→ **Activity**:
Can you restate the data with each "image" swapped for "frame" and everything else unchanged, omitting the pictures from your answer?

→ **Exercise data**:

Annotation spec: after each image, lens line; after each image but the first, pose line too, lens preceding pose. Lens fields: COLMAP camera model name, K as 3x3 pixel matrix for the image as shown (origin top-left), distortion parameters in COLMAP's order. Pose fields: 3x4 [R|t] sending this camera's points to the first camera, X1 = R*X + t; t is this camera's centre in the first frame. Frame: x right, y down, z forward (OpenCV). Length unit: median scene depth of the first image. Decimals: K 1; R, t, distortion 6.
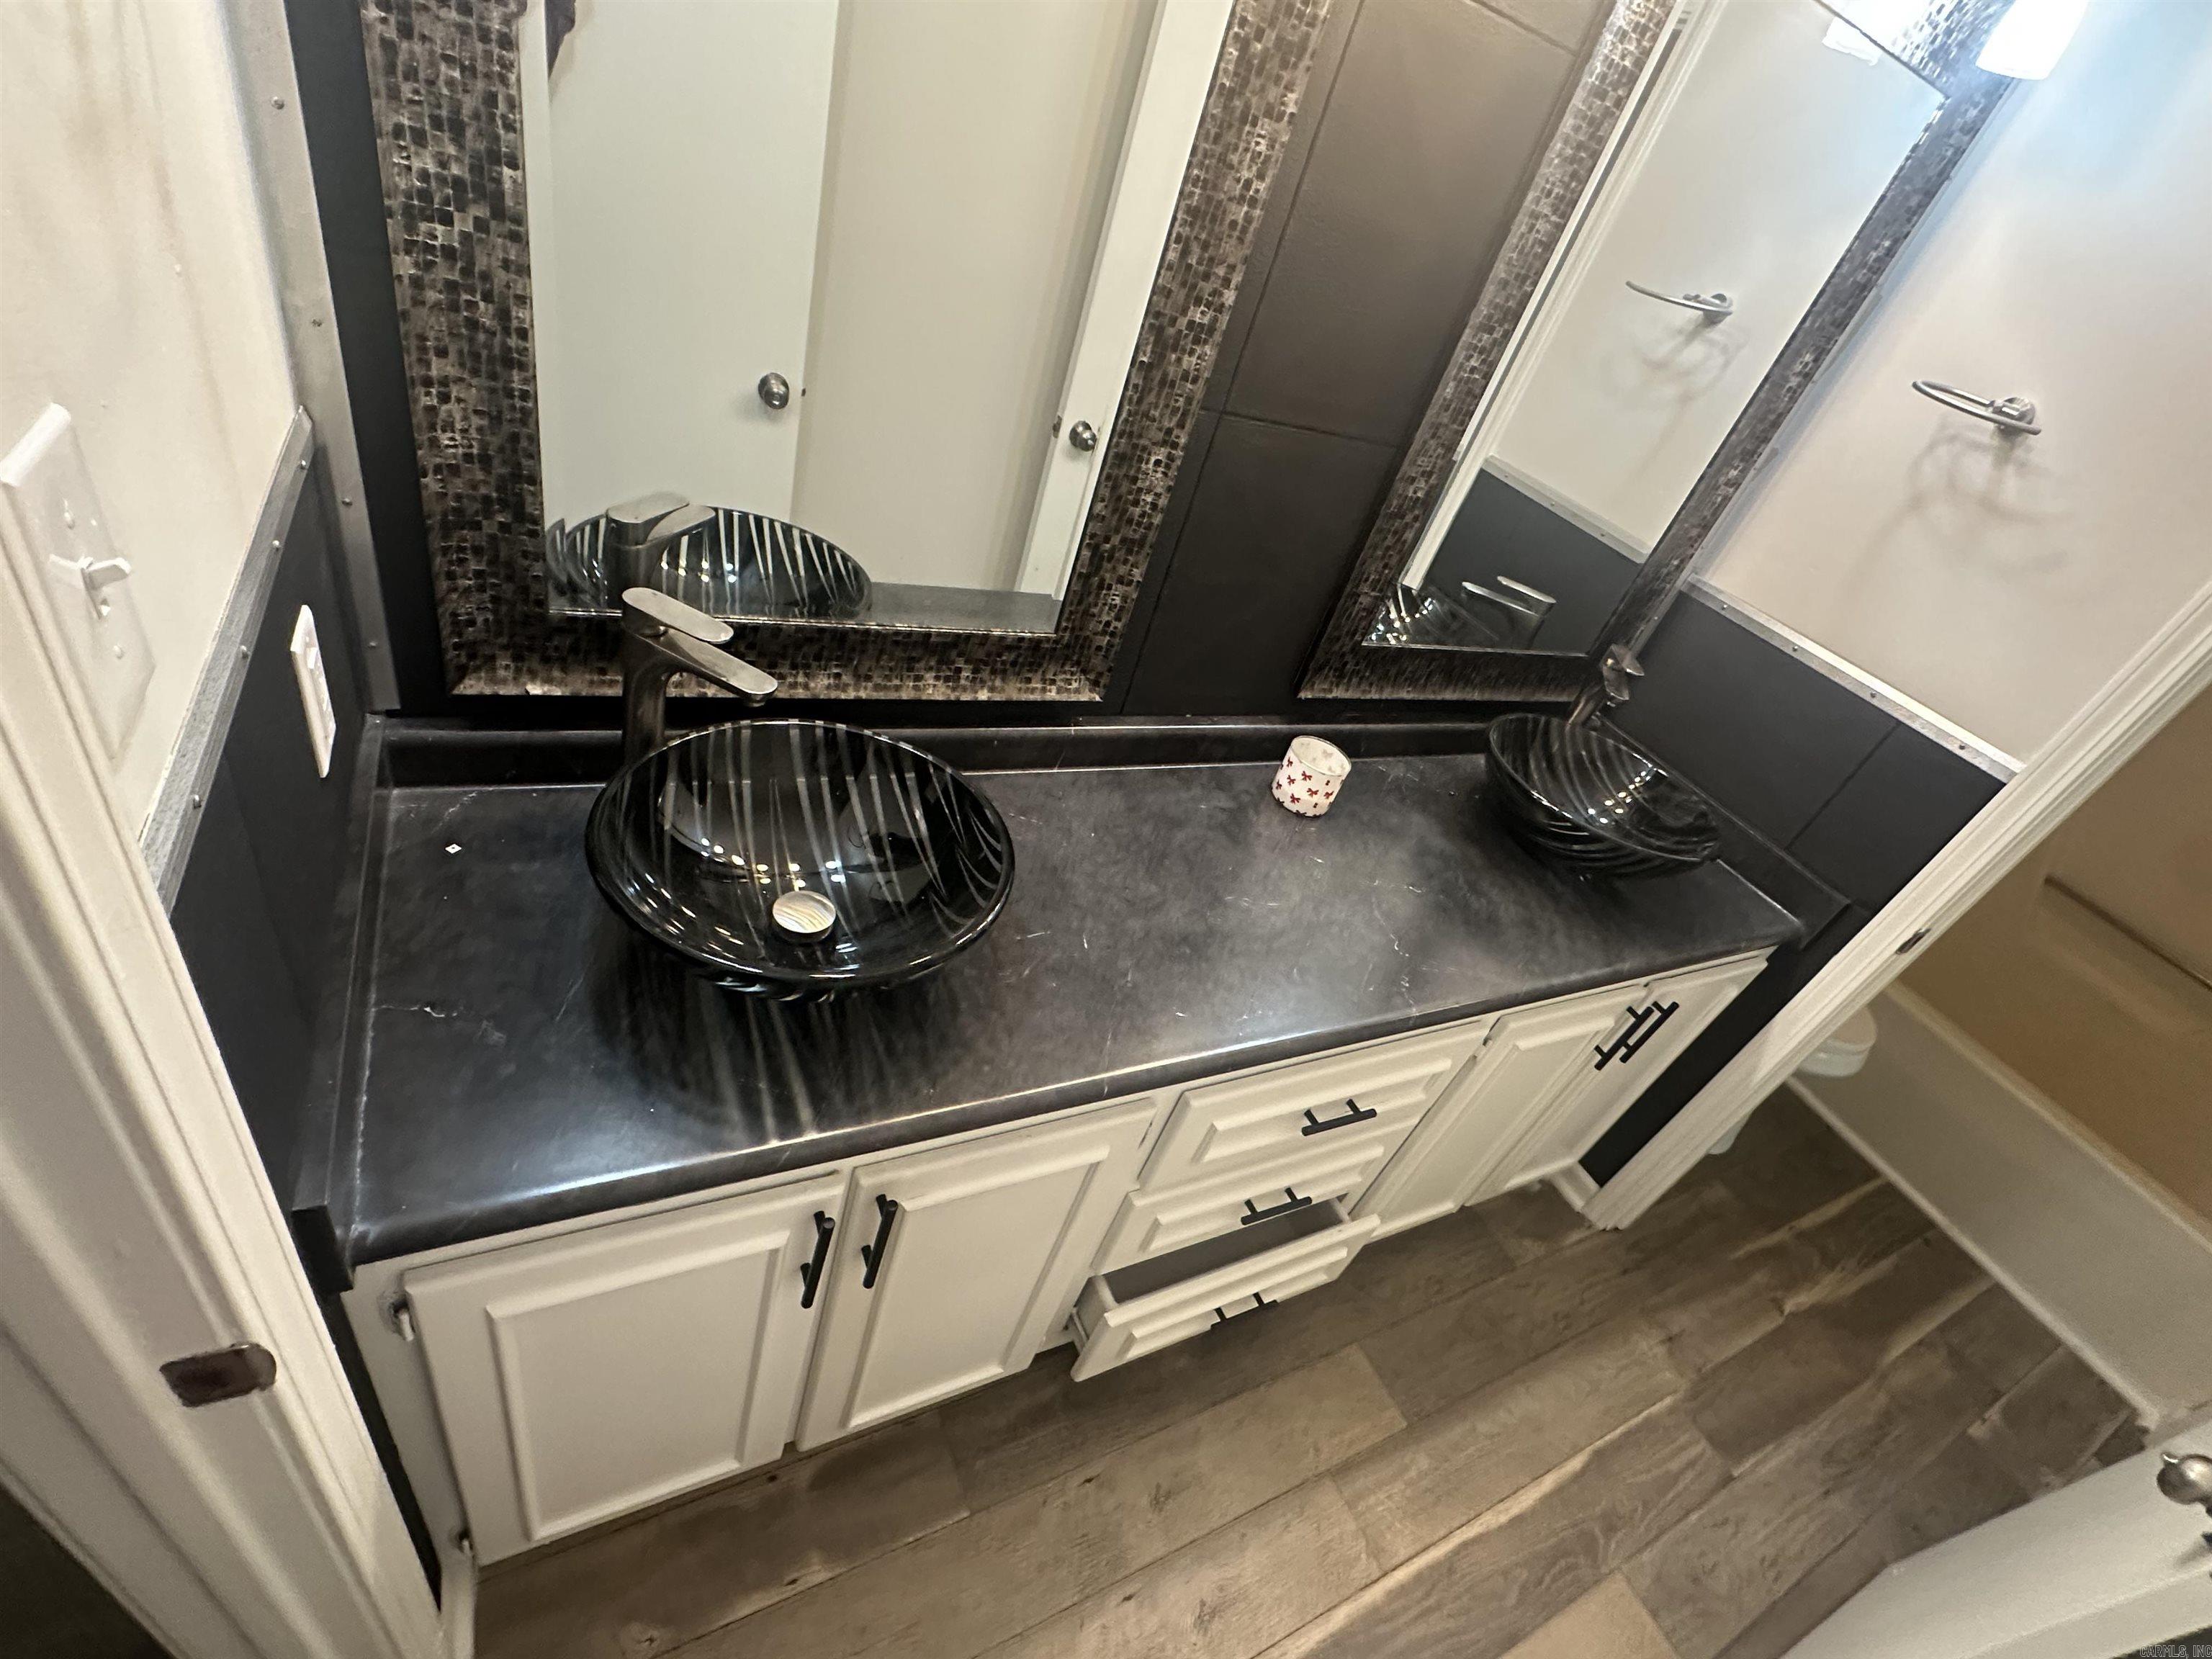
lens RADIAL K [[975.5, 0, 1104.4], [0, 975.5, 833.3], [0, 0, 1]] dist [-0.005783, 0.000229]
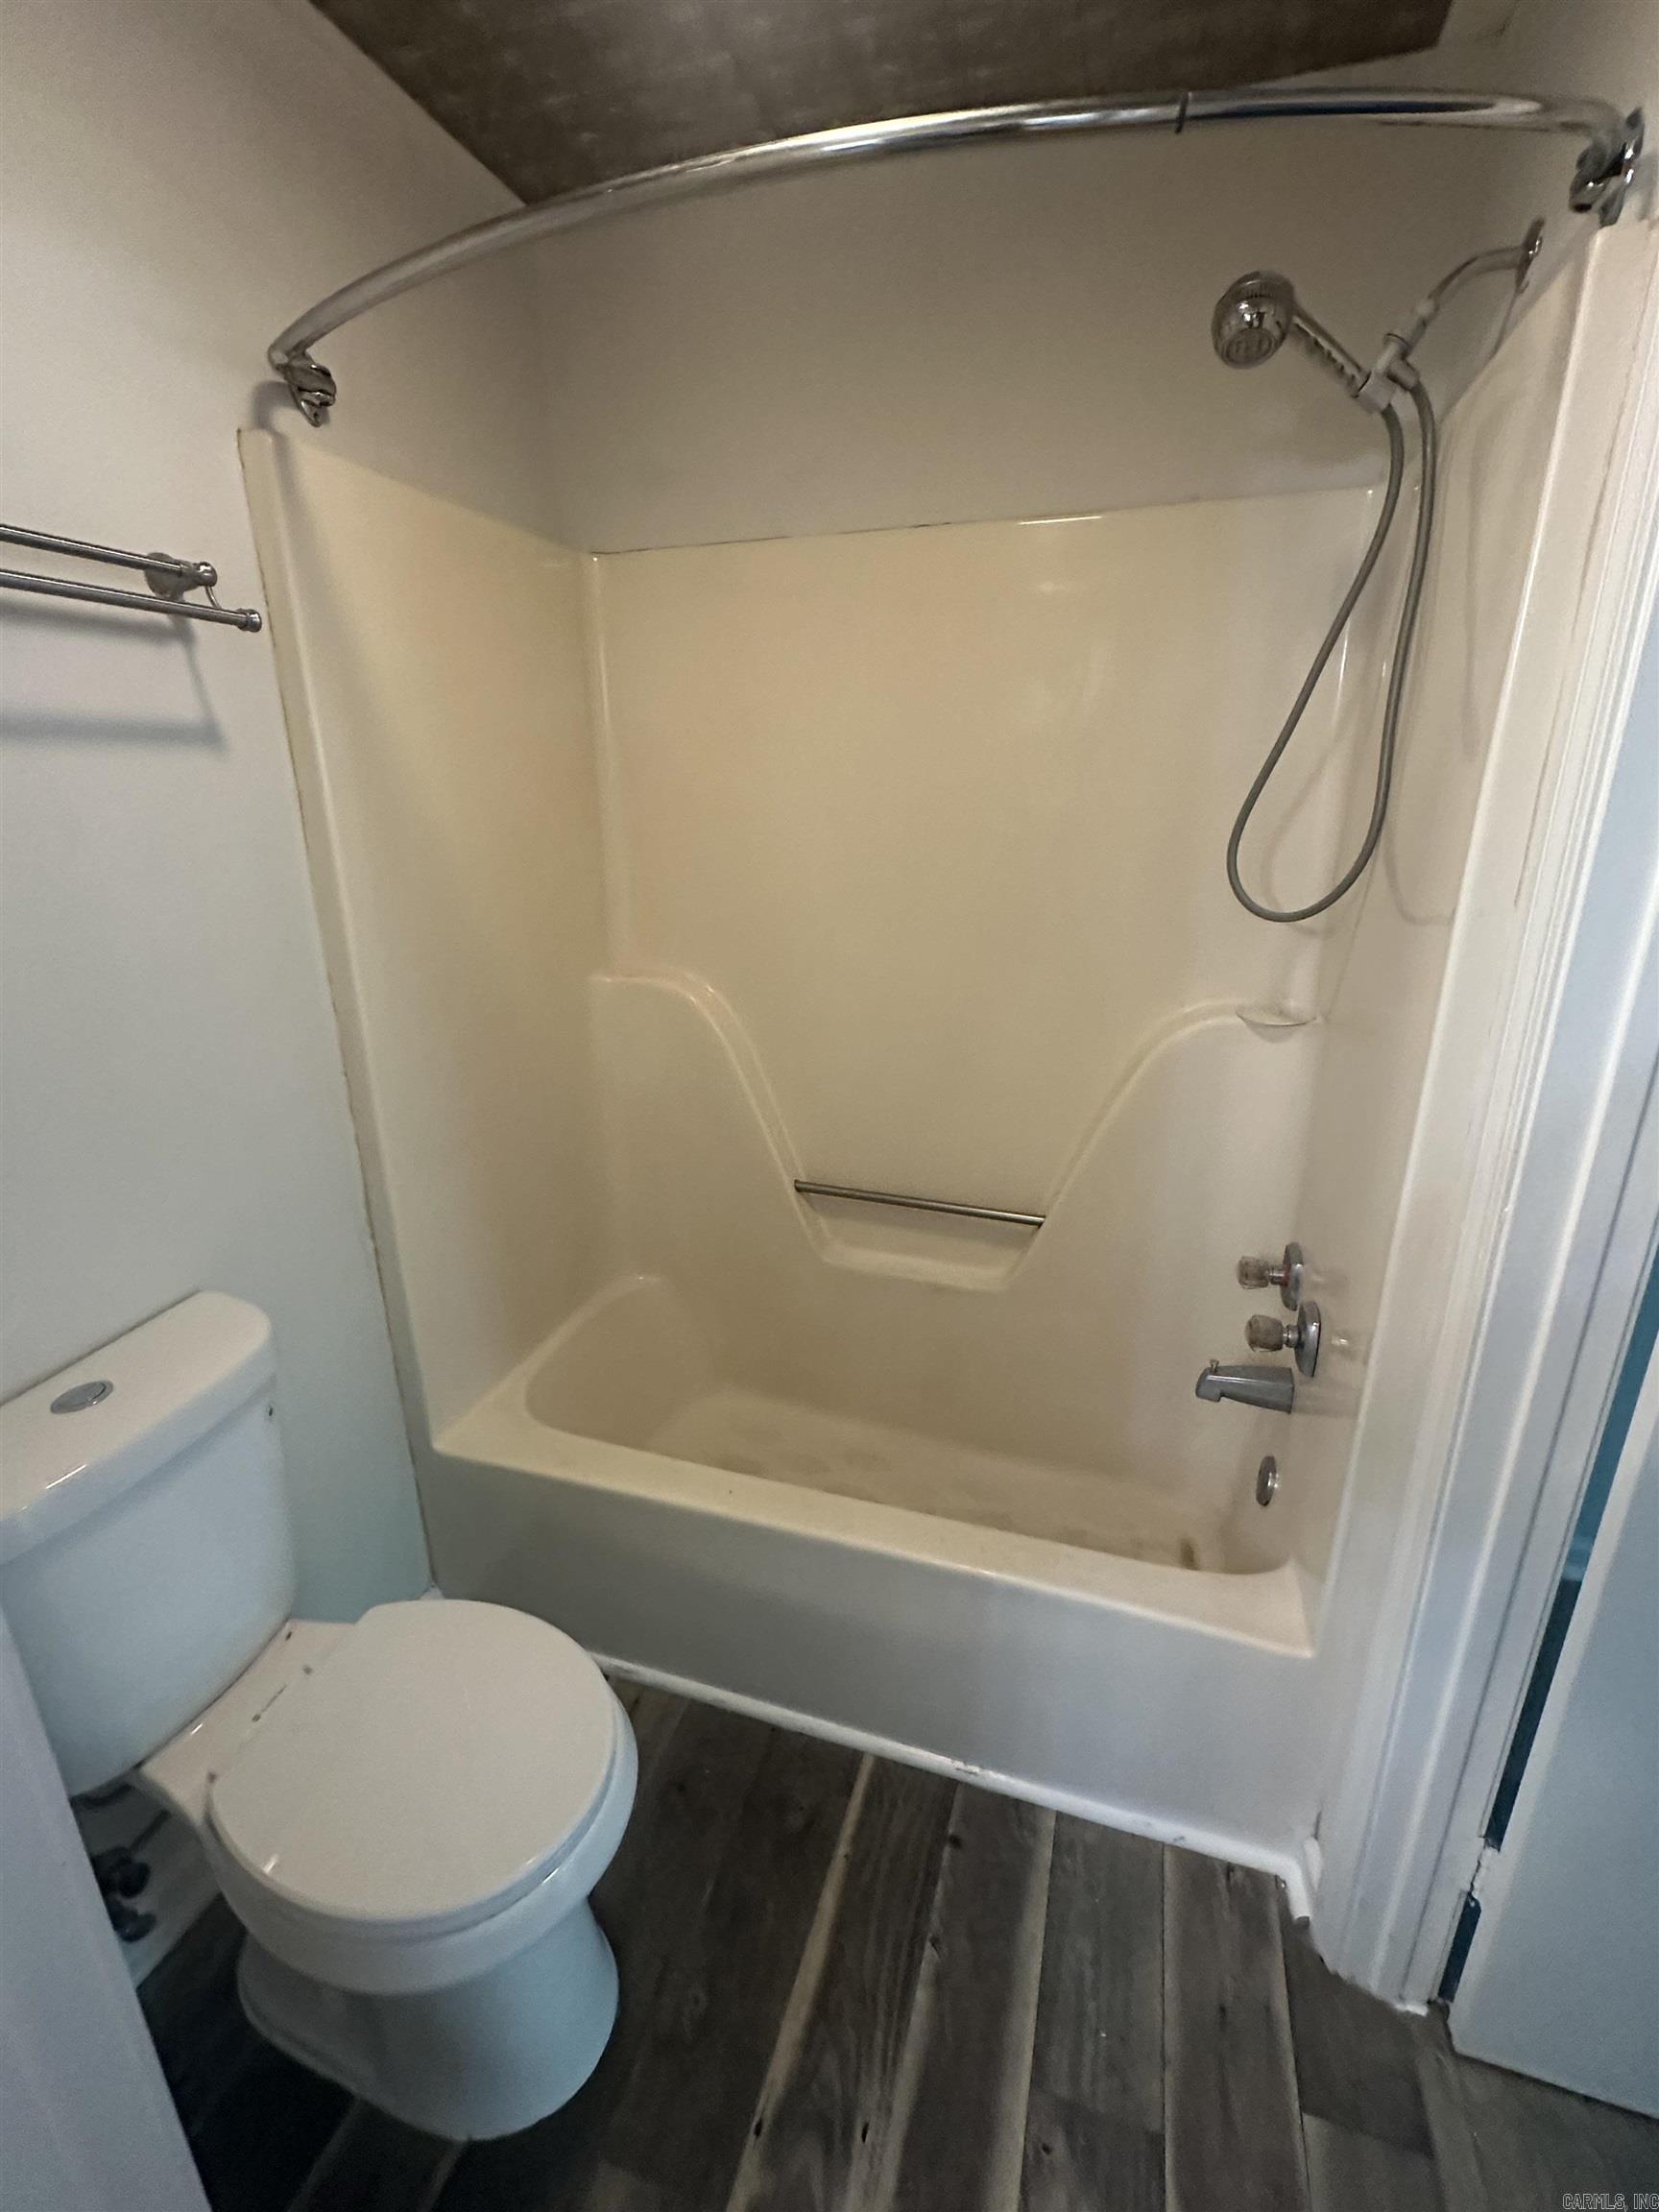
lens RADIAL K [[980.3, 0, 829.5], [0, 980.3, 1106.0], [0, 0, 1]] dist [-0.000537, -0.000023]
pose [[0.665595, -0.484770, 0.567434, 1.002469], [0.590249, 0.807217, -0.002736, 0.024736], [-0.456716, 0.336748, 0.823414, 0.584256]]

→ **Response below**:
Annotation spec: after each frame, lens line; after each frame but the first, pose line too, lens preceding pose. Lens fields: COLMAP camera model name, K as 3x3 pixel matrix for the frame as shown (origin top-left), distortion parameters in COLMAP's order. Pose fields: 3x4 [R|t] sending this camera's points to the first camera, X1 = R*X + t; t is this camera's centre in the first frame. Frame: x right, y down, z forward (OpenCV). Length unit: median scene depth of the first frame. Decimals: K 1; R, t, distortion 6.
lens RADIAL K [[975.5, 0, 1104.4], [0, 975.5, 833.3], [0, 0, 1]] dist [-0.005783, 0.000229]
lens RADIAL K [[980.3, 0, 829.5], [0, 980.3, 1106.0], [0, 0, 1]] dist [-0.000537, -0.000023]
pose [[0.665595, -0.484770, 0.567434, 1.002469], [0.590249, 0.807217, -0.002736, 0.024736], [-0.456716, 0.336748, 0.823414, 0.584256]]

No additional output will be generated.